PASSAGE:
====

Sorry this answer to you is out of queue - this website has some issues.

 

It means that your government job for those 35 years was covered by the Social Security system  for the whole time because you and your employer (the government entity) withheld and matched respectively payroll taxes for Social Security.

 

If they had not been - your whatever benefit would have been reduced - how much reduction would have depended on how long you paid these Social Security withholding taxes and your employer (government) matched them.

 

But since you were covered by the SS system - you have no worries there.

 

As to when to take your retirement - early (at 62) or later(67 - maybe that is your Full Retirement age).  You need to know what it is at both those ages - to make an informed (guess). 

 

Read all about how you can find this out here:

Social Security.gov - Your Retirement Benefit: How It’s Figured 

from the link ~

As you make plans for your retirement, you may ask, “How much will I get from Social Security?” If you have a mySocial Securityaccount, you can use our Retirement Calculatorat www.socialsecurity.gov/myaccount to get an estimate of your personal retirement benefits, and to see the effects of different retirement age scenarios. If you don’t have a mySocial Security account, you can create one at www.socialsecurity.gov/myaccount or you can use our online Retirement Estimator at www.socialsecurity.gov/estimator.

 

Read this whole pamphlet because it will describe the increase in your benefit if you haven't worked in several years and delay your benefit until after age 62 -

from the link ~

You’re eligible for cost-of-living benefit increases starting with the year you become age 62. This is true even if you don’t get benefits until your full retirement age or even age 70. We add cost-of-living increases to your benefit beginning with the year you reach 62. Benefits are adjusted yearly to reflect the increase, if any, in the cost-of-living as measured by the Consumer Price Index.

 

It will also describe the reduction you will get if you decide to get if you file for retirement benefits early at age 62 or any place between age 62 and your FRA (Full Retirement Age)

====

MATERIAL SUPPLIED:
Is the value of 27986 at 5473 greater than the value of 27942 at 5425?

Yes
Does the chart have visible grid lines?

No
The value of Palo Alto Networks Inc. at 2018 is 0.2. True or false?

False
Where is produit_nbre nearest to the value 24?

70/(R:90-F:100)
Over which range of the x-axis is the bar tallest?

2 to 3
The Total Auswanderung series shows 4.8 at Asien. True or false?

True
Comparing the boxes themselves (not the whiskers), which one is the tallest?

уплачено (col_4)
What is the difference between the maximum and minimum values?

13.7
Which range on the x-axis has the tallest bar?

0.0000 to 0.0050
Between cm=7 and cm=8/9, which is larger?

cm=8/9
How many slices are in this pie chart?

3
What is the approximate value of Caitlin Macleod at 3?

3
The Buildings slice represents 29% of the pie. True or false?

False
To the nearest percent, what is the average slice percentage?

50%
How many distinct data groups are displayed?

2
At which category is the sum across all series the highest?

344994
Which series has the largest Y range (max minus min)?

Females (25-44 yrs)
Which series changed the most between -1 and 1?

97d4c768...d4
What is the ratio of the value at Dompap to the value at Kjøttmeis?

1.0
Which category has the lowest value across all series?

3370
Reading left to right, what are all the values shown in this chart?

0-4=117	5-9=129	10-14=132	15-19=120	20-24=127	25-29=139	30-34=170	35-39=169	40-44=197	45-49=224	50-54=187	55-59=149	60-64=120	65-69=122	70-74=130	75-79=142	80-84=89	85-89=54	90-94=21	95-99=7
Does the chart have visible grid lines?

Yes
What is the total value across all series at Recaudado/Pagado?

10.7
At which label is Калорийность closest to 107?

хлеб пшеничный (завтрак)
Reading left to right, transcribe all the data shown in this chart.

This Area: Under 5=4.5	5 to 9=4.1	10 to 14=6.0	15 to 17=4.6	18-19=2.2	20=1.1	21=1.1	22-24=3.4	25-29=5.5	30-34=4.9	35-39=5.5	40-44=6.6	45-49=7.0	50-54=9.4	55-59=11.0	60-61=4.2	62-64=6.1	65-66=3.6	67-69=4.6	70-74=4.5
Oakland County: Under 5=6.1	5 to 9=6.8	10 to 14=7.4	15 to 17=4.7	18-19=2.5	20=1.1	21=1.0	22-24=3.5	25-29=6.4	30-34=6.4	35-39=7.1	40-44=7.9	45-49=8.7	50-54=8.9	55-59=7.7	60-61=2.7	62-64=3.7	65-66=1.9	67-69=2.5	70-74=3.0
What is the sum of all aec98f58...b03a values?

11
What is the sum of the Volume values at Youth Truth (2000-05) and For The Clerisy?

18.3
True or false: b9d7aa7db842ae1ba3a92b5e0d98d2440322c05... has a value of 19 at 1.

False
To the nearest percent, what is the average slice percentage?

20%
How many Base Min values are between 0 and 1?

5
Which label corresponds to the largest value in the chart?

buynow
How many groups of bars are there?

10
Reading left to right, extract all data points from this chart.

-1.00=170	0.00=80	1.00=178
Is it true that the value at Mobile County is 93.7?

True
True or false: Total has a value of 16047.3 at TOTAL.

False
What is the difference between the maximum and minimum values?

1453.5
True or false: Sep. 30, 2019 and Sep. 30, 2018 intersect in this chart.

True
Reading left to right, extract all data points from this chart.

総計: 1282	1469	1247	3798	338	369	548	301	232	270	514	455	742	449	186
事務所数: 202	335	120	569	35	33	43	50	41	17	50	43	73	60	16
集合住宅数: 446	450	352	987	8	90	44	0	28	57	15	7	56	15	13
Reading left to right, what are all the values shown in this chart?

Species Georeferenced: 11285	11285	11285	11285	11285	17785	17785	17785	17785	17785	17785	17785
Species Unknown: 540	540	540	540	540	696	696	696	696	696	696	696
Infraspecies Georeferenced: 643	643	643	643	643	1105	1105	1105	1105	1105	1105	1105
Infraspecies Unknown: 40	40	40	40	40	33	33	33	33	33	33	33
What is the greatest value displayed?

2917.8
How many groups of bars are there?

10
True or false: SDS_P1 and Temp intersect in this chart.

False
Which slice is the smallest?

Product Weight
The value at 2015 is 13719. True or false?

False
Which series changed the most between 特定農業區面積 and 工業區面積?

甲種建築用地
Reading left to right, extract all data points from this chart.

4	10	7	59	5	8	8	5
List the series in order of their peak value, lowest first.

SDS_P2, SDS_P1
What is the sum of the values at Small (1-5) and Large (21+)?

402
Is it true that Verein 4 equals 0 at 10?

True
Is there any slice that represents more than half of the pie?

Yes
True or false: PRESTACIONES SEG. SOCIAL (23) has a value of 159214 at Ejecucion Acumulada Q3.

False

====

TASKS:
1 > Say whether each statement agrees with the passage about Social Security retirement, answering yes or no and quoting the deciding words of the passage: (a) Cost-of-living increases are added to a benefit beginning with the year the person reaches 62. (b) Benefits are adjusted every five years. (c) The increase in the cost of living is measured by the Consumer Price Index.
2 > Rewrite the stretch of the Social Security passage from "You’re eligible for" through "(Full Retirement Age)", putting "annually" in place of "yearly".

ANSWER SECTION:
1 >
(a) Yes: "We add cost-of-living increases to your benefit beginning with the year you reach 62."
(b) No: "Benefits are adjusted yearly to reflect the increase, if any, in the cost-of-living"
(c) Yes: "as measured by the Consumer Price Index."

2 >
You’re eligible for cost-of-living benefit increases starting with the year you become age 62. This is true even if you don’t get benefits until your full retirement age or even age 70. We add cost-of-living increases to your benefit beginning with the year you reach 62. Benefits are adjusted annually to reflect the increase, if any, in the cost-of-living as measured by the Consumer Price Index.

 

It will also describe the reduction you will get if you decide to get if you file for retirement benefits early at age 62 or any place between age 62 and your FRA (Full Retirement Age)